Brenden Dillon Hits 1,000 NHL Games the Hard Way - And Wouldn’t Change a Thing
Brenden Dillon didn’t take the typical route to the NHL. He wasn’t a top prospect.
He wasn’t drafted in junior, and he wasn’t drafted in the NHL. But on Monday night, as the Devils hosted the Columbus Blue Jackets, the 35-year-old defenseman skated in his 1,000th NHL game - a milestone that speaks volumes about perseverance, grit, and the belief that work ethic can still beat pedigree.
“I just wanted to get one,” Dillon said earlier in the day. One game.
That was the dream. Now he’s hit four digits - and counting.
Let’s be clear: this isn’t just a feel-good story. This is a blueprint for how to carve out a career in the toughest league in the world when the odds are stacked against you.
Dillon didn’t have the size, speed, or flash that turns heads at 16 or 17. He admits it himself - he wasn’t the best player on his teams growing up.
But what he lacked in natural gifts, he made up for in sheer will.
“We all wanted to be Cale Makar and Quinn Hughes running power plays,” Dillon said. “But I had to figure out what was going to be my path if I wanted to make it to the next level.”
That path wasn’t glamorous. It was rugged.
Undrafted in his WHL draft year. Undrafted in the NHL.
And when that second snub came, it hit hard.
“I still remember the day,” he said. “I thought my life and my world was over.”
But that moment - the kind that breaks a lot of young players - became fuel. Dillon wasn’t going to let it define him.
He returned to Seattle in the WHL and got to work. Under head coach Rob Sumner and assistant coach Turner Stevenson, he reshaped his game.
He started hitting more. Dropped the gloves when he had to.
Turned himself into the kind of player who could be trusted in tough minutes.
It worked.
Dallas took notice and signed him as a free agent. He spent some time in the AHL with the Texas Stars - just 10 games to close out the 2010-11 season - and then played a full year in the minors.
Then came the call-up. April 7, 2012, against the St.
Louis Blues. One game.
The one he dreamed of.
But Dillon wasn’t satisfied.
“You don’t just want to get there, you want to stay there,” he said. That mindset stuck with him.
He wanted more - a second game, a third, a playoff run. He wanted to prove he belonged.
By the 2013-14 season, he wasn’t just surviving. He was thriving.
Dillon played 80 games for Dallas that year and never looked back. Over the next 14 years, he became the kind of player every team needs - a stay-at-home defenseman who brings physicality, leadership, and a team-first mentality.
From Dallas to San Jose, then Washington, Winnipeg, and now New Jersey, Dillon has been a steady presence on the blue line.
Through 1,000 games, he’s racked up 42 goals, 179 assists, 221 points, 942 penalty minutes, and a plus-70 rating.
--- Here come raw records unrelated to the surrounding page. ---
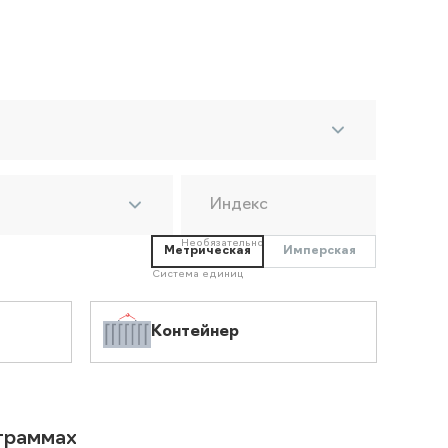
Индекс
Необязательно
Метрическая
Имперская
Система единиц
Контейнер
ограммах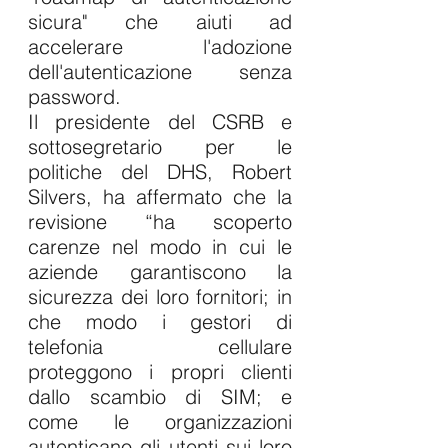
sicura" che aiuti ad 
accelerare l'adozione 
dell'autenticazione senza 
password.
Il presidente del CSRB e 
sottosegretario per le 
politiche del DHS, Robert 
Silvers, ha affermato che la 
revisione “ha scoperto 
carenze nel modo in cui le 
aziende garantiscono la 
sicurezza dei loro fornitori; in 
che modo i gestori di 
telefonia cellulare 
proteggono i propri clienti 
dallo scambio di SIM; e 
come le organizzazioni 
autenticano gli utenti sui loro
But those numbers only tell part of the story.
“I’d like to think I earned everything,” he said. “I had to play better than the first-round pick. I had to play better than the guy that tried to earn my spot.”
And he did. Year after year.
Camp after camp. Practice after practice.
Dillon’s career is the product of thousands of unseen hours - the offseason workouts, the 30-minute stretch sessions that sometimes get sacrificed for bedtime routines with his kids. The grind never stopped.
“I take a lot of pride in that stuff too and taking care of myself away from the rink,” he said. “It’s hard. Then you throw a couple kids into the mix and that extra 30-minute stretch session you want to get into is an extra 30 minutes of bedtime routine for them.”
Through it all, Dillon has stayed grounded. He knows this milestone isn’t just his - it belongs to everyone who helped him along the way.
“We’d be here all day if I listed every name,” he said. From minor hockey in Surrey to billet families in junior, to coaches in the pros - it’s been a team effort. And Dillon doesn’t take any of it for granted.
“The biggest thing I tell all kids is don’t ever take a day for granted,” he said. “I love coming to the rink.
Guys have been so amazing everywhere I’ve played. I’ve had just as much fun hooting and hollering and practicing, the grind of the travel and getting in late.
I wouldn’t change it for anything. I love being a hockey player every day.”
Hockey gave Brenden Dillon everything. And in return, he gave it everything he had.
One game was the dream. A thousand is the legacy.